Defendant next contends that his constitutional right to privacy was invaded when the police peeped through his apartment window and through a hole in his garage door. This point is also without merit. Since the police had the right to break into any building in which they reasonably believe defendant could be found, they certainly had the right to look inside before breaking in. To hold otherwise would be to demand that the police expose themselves unnecessarily in apprehending dangerous suspects, not to mention the encouragement such a ruling would give to the wasteful destruction of property.

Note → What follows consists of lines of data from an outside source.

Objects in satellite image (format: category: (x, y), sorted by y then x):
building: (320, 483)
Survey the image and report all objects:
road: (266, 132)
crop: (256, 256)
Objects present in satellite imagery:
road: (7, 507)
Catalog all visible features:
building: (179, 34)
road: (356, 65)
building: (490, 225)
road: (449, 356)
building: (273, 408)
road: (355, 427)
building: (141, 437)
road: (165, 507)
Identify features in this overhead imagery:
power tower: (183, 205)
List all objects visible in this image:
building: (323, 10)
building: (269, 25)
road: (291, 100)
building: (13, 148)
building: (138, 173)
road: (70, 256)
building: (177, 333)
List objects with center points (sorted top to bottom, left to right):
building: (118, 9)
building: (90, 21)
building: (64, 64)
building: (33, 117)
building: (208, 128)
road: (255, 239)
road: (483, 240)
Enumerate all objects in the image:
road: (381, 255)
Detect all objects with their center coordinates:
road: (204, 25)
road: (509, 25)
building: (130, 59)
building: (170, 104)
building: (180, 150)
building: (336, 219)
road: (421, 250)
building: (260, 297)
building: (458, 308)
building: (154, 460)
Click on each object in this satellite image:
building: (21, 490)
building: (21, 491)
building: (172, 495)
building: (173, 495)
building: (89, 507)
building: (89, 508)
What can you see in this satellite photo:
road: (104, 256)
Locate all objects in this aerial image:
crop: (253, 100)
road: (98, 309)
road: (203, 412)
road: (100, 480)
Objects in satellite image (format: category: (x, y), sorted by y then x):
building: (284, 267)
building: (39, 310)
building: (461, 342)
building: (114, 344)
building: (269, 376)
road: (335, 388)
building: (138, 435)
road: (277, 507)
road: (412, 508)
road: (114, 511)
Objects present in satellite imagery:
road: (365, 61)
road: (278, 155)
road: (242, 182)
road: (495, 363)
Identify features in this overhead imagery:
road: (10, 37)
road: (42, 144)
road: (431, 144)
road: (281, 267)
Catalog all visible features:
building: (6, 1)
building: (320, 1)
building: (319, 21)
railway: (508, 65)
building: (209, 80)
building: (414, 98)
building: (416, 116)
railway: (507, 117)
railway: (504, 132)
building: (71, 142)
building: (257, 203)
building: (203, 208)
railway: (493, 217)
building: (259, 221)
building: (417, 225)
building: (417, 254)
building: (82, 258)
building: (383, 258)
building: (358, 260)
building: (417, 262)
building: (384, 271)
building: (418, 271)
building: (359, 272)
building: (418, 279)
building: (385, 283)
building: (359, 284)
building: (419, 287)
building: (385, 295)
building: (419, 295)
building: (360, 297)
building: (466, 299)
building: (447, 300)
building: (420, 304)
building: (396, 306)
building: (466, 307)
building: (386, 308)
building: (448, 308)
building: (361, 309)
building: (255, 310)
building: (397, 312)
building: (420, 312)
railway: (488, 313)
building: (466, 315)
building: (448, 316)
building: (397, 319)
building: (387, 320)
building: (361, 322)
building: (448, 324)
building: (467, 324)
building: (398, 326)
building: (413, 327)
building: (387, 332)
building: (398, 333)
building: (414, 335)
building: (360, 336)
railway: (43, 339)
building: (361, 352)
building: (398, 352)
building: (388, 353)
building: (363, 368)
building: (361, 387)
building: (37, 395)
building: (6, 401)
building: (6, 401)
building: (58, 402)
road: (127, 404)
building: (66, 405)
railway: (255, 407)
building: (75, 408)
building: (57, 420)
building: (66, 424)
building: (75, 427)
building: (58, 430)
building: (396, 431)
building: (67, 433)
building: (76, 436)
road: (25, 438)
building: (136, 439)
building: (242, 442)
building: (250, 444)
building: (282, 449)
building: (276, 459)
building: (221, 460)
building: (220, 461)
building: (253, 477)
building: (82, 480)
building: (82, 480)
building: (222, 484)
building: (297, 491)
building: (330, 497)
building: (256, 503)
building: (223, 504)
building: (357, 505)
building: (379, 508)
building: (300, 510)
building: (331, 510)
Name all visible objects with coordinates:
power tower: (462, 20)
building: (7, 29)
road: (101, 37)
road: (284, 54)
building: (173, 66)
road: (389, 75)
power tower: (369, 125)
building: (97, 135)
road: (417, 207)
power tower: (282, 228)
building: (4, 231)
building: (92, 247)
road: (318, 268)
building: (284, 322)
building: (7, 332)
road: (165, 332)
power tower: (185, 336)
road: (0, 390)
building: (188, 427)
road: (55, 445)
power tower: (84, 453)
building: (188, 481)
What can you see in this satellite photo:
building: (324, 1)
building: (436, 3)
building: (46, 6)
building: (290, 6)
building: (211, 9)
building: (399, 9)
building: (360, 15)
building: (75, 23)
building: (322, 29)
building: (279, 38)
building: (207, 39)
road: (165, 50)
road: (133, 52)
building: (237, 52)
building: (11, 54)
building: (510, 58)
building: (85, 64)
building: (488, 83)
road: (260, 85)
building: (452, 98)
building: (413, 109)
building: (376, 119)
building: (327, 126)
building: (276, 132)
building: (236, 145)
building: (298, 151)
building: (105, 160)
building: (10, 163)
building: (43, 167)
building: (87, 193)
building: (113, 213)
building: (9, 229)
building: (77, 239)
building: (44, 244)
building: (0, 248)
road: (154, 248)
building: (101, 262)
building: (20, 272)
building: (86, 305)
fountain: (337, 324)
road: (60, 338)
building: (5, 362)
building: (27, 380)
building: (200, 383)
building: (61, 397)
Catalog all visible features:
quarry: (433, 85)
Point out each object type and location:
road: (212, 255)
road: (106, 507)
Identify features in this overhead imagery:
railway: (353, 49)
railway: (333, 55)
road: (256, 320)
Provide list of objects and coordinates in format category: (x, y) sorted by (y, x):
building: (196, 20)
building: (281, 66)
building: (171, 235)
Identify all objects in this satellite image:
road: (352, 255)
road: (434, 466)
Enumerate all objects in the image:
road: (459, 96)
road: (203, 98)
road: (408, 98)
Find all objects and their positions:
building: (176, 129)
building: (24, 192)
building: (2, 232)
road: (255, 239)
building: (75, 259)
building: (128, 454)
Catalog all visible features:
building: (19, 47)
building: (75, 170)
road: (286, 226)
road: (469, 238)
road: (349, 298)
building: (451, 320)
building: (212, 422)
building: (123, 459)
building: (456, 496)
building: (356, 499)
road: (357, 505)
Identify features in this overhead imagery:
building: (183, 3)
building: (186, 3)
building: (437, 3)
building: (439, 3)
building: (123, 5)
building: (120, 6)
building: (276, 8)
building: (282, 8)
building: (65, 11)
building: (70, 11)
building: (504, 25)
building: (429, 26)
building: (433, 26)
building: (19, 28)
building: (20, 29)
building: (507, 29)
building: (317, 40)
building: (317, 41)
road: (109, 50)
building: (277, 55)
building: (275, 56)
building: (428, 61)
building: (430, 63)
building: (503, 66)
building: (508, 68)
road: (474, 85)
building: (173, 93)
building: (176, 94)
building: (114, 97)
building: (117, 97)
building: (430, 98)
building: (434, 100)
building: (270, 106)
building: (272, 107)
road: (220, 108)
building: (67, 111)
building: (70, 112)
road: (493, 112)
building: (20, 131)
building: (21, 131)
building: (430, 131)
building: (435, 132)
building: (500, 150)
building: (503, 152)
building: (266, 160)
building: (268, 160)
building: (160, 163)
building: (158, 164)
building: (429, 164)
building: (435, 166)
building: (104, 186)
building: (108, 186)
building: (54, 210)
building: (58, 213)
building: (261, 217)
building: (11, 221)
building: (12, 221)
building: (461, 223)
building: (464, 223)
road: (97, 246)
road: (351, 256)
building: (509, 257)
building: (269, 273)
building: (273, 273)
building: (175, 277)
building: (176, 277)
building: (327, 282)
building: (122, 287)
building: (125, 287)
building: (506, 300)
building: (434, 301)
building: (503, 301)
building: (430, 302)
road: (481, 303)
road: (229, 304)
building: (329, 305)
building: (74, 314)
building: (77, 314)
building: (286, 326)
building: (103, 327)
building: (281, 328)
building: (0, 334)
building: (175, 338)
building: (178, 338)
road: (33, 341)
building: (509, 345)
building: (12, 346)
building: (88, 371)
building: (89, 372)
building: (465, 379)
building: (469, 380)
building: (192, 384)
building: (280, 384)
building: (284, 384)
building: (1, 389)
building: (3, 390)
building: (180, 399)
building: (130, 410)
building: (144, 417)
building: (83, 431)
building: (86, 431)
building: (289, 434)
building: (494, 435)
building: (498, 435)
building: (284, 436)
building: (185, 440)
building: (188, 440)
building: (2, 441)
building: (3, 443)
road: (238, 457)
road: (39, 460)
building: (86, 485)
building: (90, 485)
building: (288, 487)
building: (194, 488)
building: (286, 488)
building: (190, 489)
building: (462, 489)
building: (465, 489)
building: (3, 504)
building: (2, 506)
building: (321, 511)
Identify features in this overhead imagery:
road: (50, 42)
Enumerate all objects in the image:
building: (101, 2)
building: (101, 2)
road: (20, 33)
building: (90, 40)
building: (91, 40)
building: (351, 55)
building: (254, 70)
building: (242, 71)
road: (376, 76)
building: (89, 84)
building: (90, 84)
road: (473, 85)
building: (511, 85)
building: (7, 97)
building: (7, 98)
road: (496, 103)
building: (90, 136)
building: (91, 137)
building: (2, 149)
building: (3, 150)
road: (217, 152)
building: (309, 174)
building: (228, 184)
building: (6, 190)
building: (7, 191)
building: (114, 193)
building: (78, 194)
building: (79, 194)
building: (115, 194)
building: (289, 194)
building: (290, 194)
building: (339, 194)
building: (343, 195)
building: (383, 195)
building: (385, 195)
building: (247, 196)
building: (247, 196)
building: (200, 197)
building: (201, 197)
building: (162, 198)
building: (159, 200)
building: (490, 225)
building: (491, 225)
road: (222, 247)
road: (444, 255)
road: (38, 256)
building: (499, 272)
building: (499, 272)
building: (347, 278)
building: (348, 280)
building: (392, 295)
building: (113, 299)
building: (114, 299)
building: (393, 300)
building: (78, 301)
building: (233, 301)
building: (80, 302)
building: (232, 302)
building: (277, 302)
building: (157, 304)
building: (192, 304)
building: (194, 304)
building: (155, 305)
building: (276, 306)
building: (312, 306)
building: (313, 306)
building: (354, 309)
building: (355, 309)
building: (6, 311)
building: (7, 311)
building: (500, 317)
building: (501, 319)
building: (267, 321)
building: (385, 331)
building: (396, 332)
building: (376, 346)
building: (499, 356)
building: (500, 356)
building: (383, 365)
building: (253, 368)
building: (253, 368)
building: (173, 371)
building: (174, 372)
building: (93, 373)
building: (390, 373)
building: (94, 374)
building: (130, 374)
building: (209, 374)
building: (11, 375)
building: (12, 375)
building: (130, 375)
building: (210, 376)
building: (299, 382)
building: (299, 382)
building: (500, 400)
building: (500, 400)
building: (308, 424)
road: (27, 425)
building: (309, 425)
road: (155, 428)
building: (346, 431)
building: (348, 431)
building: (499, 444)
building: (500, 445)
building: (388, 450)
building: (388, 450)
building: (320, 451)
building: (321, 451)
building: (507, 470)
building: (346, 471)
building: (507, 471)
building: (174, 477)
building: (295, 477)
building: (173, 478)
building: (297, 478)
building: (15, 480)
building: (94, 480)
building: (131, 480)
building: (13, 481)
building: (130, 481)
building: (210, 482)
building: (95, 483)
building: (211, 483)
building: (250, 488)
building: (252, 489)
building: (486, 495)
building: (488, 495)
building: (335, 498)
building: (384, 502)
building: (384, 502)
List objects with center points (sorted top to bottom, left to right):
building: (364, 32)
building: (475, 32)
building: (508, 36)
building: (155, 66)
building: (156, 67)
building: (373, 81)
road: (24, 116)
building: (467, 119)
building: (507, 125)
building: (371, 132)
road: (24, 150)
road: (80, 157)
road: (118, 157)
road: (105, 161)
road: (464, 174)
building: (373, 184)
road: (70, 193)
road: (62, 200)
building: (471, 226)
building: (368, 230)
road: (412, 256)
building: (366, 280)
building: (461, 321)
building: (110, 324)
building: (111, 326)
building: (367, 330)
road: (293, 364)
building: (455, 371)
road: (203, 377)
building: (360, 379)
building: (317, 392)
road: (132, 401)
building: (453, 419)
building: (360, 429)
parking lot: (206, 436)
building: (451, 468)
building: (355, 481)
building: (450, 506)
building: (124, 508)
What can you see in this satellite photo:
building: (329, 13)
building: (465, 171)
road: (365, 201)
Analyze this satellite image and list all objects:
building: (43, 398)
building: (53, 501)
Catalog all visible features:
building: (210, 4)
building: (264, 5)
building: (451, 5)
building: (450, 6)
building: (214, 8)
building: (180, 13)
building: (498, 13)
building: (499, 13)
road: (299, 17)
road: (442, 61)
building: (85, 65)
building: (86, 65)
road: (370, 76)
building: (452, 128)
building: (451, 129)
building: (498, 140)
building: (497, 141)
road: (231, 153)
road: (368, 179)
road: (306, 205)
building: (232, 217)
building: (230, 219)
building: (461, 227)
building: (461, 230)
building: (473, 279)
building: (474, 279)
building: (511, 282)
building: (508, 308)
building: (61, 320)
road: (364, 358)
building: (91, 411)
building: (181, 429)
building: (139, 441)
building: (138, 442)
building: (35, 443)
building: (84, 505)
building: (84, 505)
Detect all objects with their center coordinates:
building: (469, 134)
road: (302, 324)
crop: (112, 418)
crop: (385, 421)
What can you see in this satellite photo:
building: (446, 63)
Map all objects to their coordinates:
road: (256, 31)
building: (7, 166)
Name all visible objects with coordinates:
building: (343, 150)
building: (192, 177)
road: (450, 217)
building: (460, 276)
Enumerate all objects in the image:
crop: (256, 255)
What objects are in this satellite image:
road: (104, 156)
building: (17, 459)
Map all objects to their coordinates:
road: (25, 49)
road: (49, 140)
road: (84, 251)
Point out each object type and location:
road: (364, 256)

Therefore, if the police were authorized to arrest defendant without a warrant, the motion to suppress should have been denied. And the police were so authorized if they had reasonable grounds to believe that defendant had committed an offense. See Ill Rev Stats (1963), c 38, § 107-2(c). In fact, the trial judge expressly found that such reasonable grounds did exist. We agree, and defendant's position that the police might have had the opportunity to obtain a warrant is not germane, under the circumstances.
The legality of the officers' actions should not be assessed on the basis of finespun theories applied through hindsight, but, rather, in the light of the factual and practical considerations of everyday life upon which reasonable and prudent men act. People v. Davis, 34 Ill.2d 38, 213 N.E.2d 531. Nor are we concerned with whether or not there was then sufficient evidence to convict the person arrested. E.g., People v. Jones, 31 Ill.2d 240, 201 N.E.2d 402.
The police in this case knew that a violent and brutal murder had been committed. They believed that defendant had a motive to commit this crime based on the relationship which had existed among him, the victim, and Judith Blaha. They learned that defendant had lied when he denied knowing the victim. They also learned that defendant had threatened the victim with bodily harm. Coupled with information that defendant intended to depart Chicago, it was reasonable to believe not only that defendant had committed the murder, but, also, that prompt action to accomplish his arrest was imperative. The fact that the attempted arrest might not be considered to have been in "fresh pursuit" when the time is computed from commission of the crime, is beside the point. The reportedly imminent departure of defendant from the area imparted all necessary urgency to the conduct of the police.
Seizure of the evidence in question was reasonable and lawful. The order appealed from is therefore reversed and the cause remanded for further proceedings not inconsistent with this opinion.
Reversed and remanded.
McCORMICK, P.J. and DRUCKER, J., concur.